Throughout their lifecycle Jellyfish transform and develop in different parts of the water column, interacting on their way with other organisms within the complex ocean food chain. Adults and larvae feed on plankton and, at the same time, become precious food for other inhabitants of the pelagic zone: sea turtles, mantas and whalesharks.

It all starts with a bloom…

In summer, when temperatures raise, jellyfish blooms become a common find in coastal waters. During such events the chances of sexual reproduction of adult medusas increase. Males release their sperm into the water which will find its way to the eggs stored inside the female. The resulting union, the embryo, will be safely kept among the female tentacles until it transforms to its larval stage, the planula, which will then be released to the water column.

If this larva makes it through its free swimming days, it will drop down to the sea floor and find the right place to settle. Right at the sea bottom starts its transformation to a non-moving polyp: it will grow small tentacles to feed from particles suspended in the water. While it grows, this polyp will clone itself and stack every resulting new polyp on top, like a crown. Within this structure all polyp clones are part of a single superorganism, a colony, and are all connected by feeding tubes allowing every polyp to develop simultaneously.
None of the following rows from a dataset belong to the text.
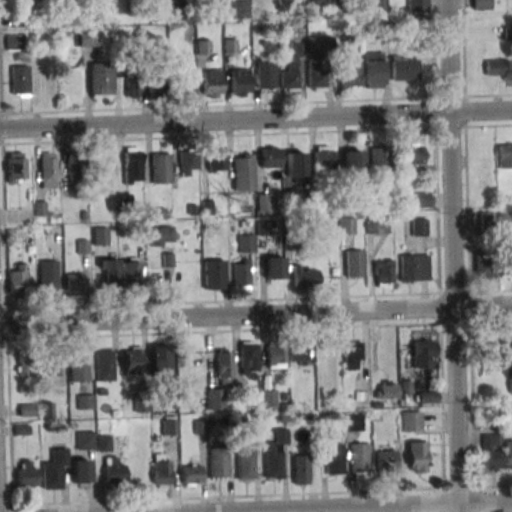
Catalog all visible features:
building: (481, 4)
building: (417, 6)
building: (88, 38)
building: (14, 42)
building: (404, 69)
building: (498, 69)
building: (373, 70)
building: (265, 74)
building: (316, 74)
building: (349, 74)
building: (289, 78)
building: (100, 79)
building: (19, 81)
building: (240, 81)
building: (212, 83)
building: (187, 85)
building: (131, 86)
building: (158, 89)
road: (255, 118)
building: (412, 154)
building: (504, 155)
building: (378, 156)
building: (270, 157)
building: (324, 159)
building: (215, 160)
building: (352, 162)
building: (188, 164)
building: (295, 164)
building: (132, 165)
building: (15, 168)
building: (74, 168)
building: (159, 168)
building: (47, 170)
building: (242, 172)
building: (422, 199)
building: (119, 202)
building: (265, 202)
building: (346, 226)
building: (377, 226)
building: (418, 227)
building: (159, 236)
building: (246, 243)
road: (452, 255)
building: (354, 263)
building: (483, 264)
building: (506, 266)
building: (272, 267)
building: (413, 267)
building: (129, 272)
building: (384, 272)
building: (108, 273)
building: (47, 274)
building: (213, 274)
building: (240, 274)
building: (306, 276)
building: (18, 279)
building: (73, 283)
road: (255, 314)
building: (506, 347)
building: (298, 353)
building: (351, 353)
building: (422, 354)
building: (275, 356)
building: (248, 357)
building: (159, 359)
building: (132, 360)
building: (25, 361)
building: (54, 363)
building: (224, 363)
building: (104, 365)
building: (78, 367)
building: (386, 390)
building: (427, 397)
building: (213, 398)
building: (268, 398)
building: (85, 401)
building: (410, 421)
building: (353, 423)
building: (169, 426)
building: (85, 440)
building: (491, 451)
building: (275, 454)
building: (508, 454)
building: (416, 456)
building: (333, 458)
building: (384, 459)
building: (359, 460)
building: (218, 462)
building: (245, 466)
building: (300, 469)
building: (114, 470)
building: (161, 470)
building: (54, 471)
building: (79, 472)
building: (27, 475)
building: (191, 475)
road: (339, 504)
road: (218, 511)
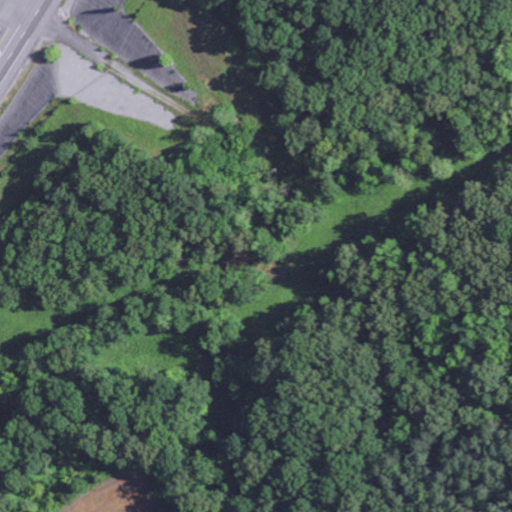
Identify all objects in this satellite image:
road: (17, 7)
road: (18, 29)
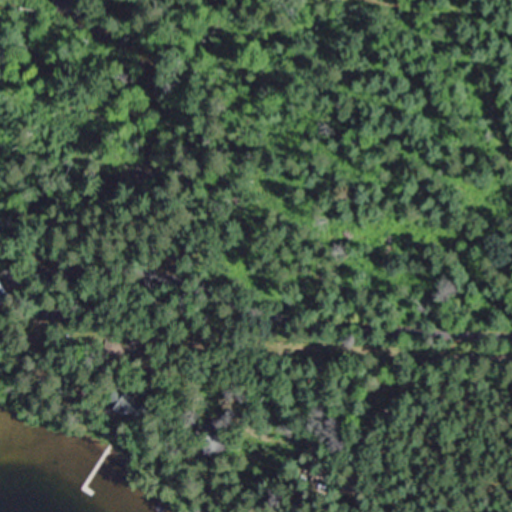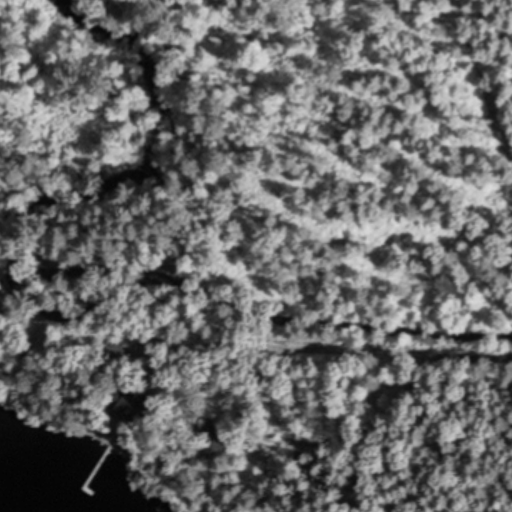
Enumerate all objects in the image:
building: (2, 293)
road: (393, 356)
building: (144, 413)
building: (216, 441)
building: (273, 511)
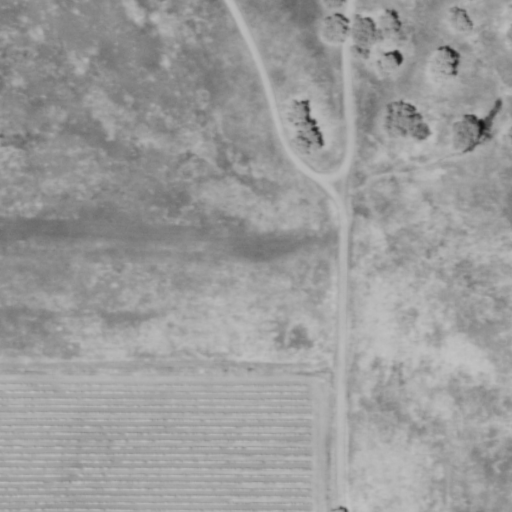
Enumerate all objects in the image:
road: (269, 96)
road: (342, 245)
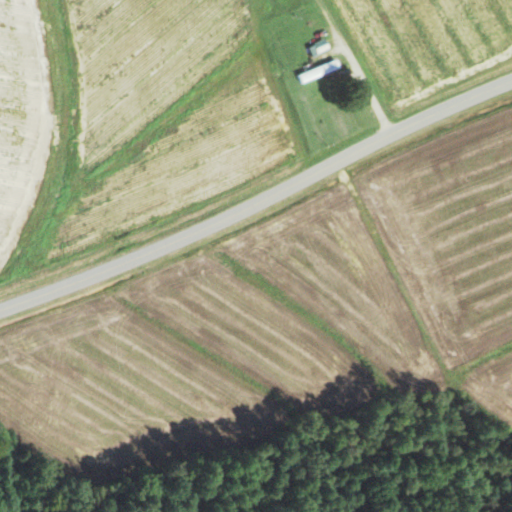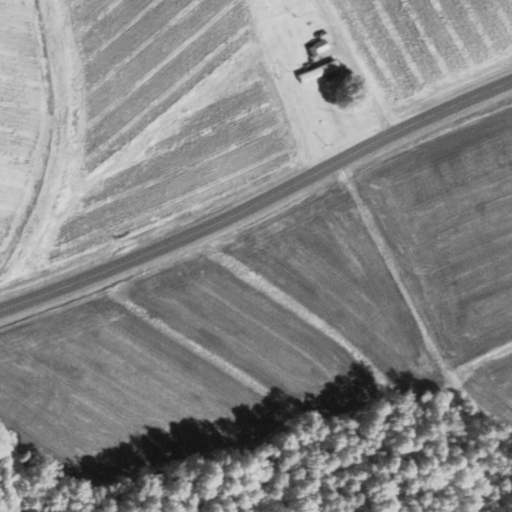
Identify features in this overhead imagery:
building: (319, 47)
road: (366, 92)
road: (257, 201)
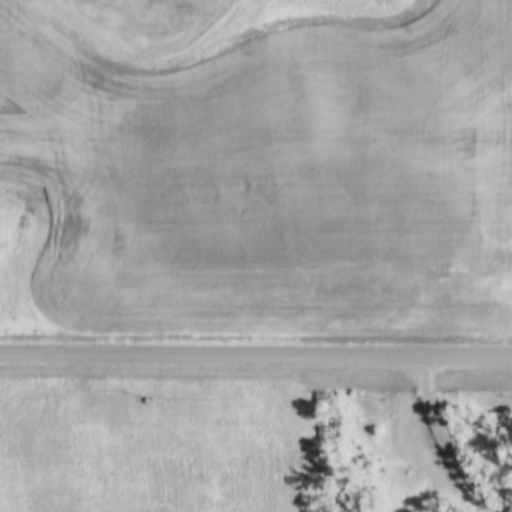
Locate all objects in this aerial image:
road: (256, 350)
When the colony members reach the appropriate size, they get ready to bud off as tiny jellyfishes, also known as ephyrae, which will again swim freely in the ocean. Some of them eventually become adult Jellyfish, ready to start the life cycle once again.

Successful colonizers

Jellyfish have colonised almost every part of the ocean throughout their 500 millions of years of evolution! Among the 400 different species that exist there are amazing life forms showing adaptations to every possible condition occurring within the vast ocean. Microscopic or enormous in size, some harmless and others life threatening, some defeat predators by glowing in the dark while others balance predation by producing 45,000 eggs per night!